It's time to return to the past and stop Demichev from murdering another top scientist on the island, a one Viktor Barisov.
Turns out, Barisov is the one who invented the TMD. He hid it from Demichev when he found out that the latter was conducting E-99 experiments on humans.
You hop through a wormhole into the past, murder your way through several squads of Russian soldiers, and shoot Demichev right before he kills Barisov.
Whoot! New timeline!
Only Demichev's not dead, the U.S.S.R. still rules the world, and Barisov spent the last fifty years hiding on Katorga 12, developing upgrades for his TMD, which he has thoughtfully scattered at random throughout the island for you to find.
How very kind of you, doc. Maybe put them all in one place, next time?
Mistakenly believing that the altered timeline will somehow be fixed by destroying Demichev's singularity reactor, Barisov directs you to find an E-99 bomb and you spend the remainder of the game following his directions. Eventually, you blow it sky high in the past and find out that you were the one that caused the horrible devastation of the island.
Yeah, like I said.
The worst.
Honestly, though I enjoyed the hell out of the story, it doesn't make a whole lot of sense.

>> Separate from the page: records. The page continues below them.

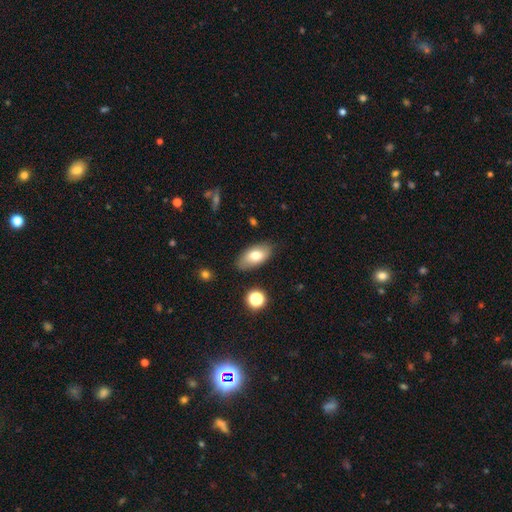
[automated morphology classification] smooth_or_featured: smooth (p=0.75) [alt: featured or disk p=0.17]
how_rounded: in between (p=0.92) [alt: cigar-shaped p=0.04]
merging: none (p=0.82) [alt: minor disturbance p=0.13]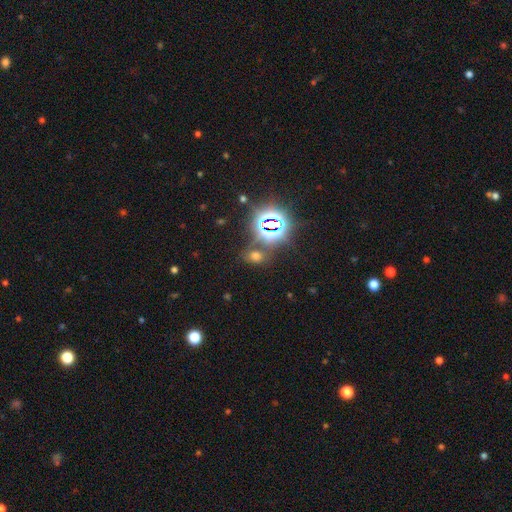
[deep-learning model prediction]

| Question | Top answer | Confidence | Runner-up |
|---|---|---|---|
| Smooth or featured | smooth | 48% | star or artifact (45%) |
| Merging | none | 69% | merger (13%) |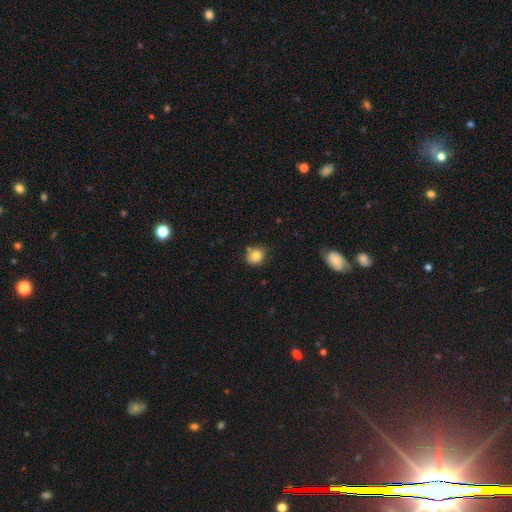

Renko is terrible. I mean seriously, seriously terrible. He tromps around in the past killing large numbers of people of unknown influence with unknown repercussions. The Butterfly Effect? Screw that noise. Fearing to change the timeline is for wusses.
I don't even know how he manages to get himself caught in a time loop.
Remember what I said about footsteps? You can use an ability called chrono ping, and reveal footsteps showing you exactly where to go. While a nifty navigation tool, you can also find strange messages on the wall with cryptic, less than helpful, and sometimes downright stupid warnings.
At the end of the game it's revealed that these are from your future/past self who has done all this so many times before that it's likely driven him batshit insane.
Don't trust Barisov.
Don't rescue Demichev.
Don't trust Kathryn.
MIR 12 has it wrong.
Don't trust me.
Great. That's incredibly helpful future/past self.
Soooo helpful.
Annoyingly, after you play through the game once and are on your second playthrough, you realize just how futile these warnings are, because you are railroaded to the only endings available and can change nothing, even if you already know what's going to happen.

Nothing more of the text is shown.